--- Records to process ---
....................

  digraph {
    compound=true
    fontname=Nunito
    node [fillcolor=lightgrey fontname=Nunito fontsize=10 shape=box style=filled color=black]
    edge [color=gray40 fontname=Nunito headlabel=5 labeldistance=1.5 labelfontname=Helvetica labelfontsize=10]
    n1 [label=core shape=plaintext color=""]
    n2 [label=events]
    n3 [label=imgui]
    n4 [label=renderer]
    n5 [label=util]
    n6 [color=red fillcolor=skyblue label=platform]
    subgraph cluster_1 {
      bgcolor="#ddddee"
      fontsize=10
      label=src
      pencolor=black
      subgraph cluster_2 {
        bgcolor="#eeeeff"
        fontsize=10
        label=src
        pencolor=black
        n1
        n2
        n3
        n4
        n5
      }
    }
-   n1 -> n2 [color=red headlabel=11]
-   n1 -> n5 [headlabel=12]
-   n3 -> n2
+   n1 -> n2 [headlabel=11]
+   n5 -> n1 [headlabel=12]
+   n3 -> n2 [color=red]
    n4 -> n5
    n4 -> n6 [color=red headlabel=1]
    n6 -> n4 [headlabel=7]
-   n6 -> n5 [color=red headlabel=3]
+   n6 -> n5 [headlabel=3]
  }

....................

Return every one of the lines above without any change, keeping each character and each line in its original order.

--- Response ---
  digraph {
    compound=true
    fontname=Nunito
    node [fillcolor=lightgrey fontname=Nunito fontsize=10 shape=box style=filled color=black]
    edge [color=gray40 fontname=Nunito headlabel=5 labeldistance=1.5 labelfontname=Helvetica labelfontsize=10]
    n1 [label=core shape=plaintext color=""]
    n2 [label=events]
    n3 [label=imgui]
    n4 [label=renderer]
    n5 [label=util]
    n6 [color=red fillcolor=skyblue label=platform]
    subgraph cluster_1 {
      bgcolor="#ddddee"
      fontsize=10
      label=src
      pencolor=black
      subgraph cluster_2 {
        bgcolor="#eeeeff"
        fontsize=10
        label=src
        pencolor=black
        n1
        n2
        n3
        n4
        n5
      }
    }
-   n1 -> n2 [color=red headlabel=11]
-   n1 -> n5 [headlabel=12]
-   n3 -> n2
+   n1 -> n2 [headlabel=11]
+   n5 -> n1 [headlabel=12]
+   n3 -> n2 [color=red]
    n4 -> n5
    n4 -> n6 [color=red headlabel=1]
    n6 -> n4 [headlabel=7]
-   n6 -> n5 [color=red headlabel=3]
+   n6 -> n5 [headlabel=3]
  }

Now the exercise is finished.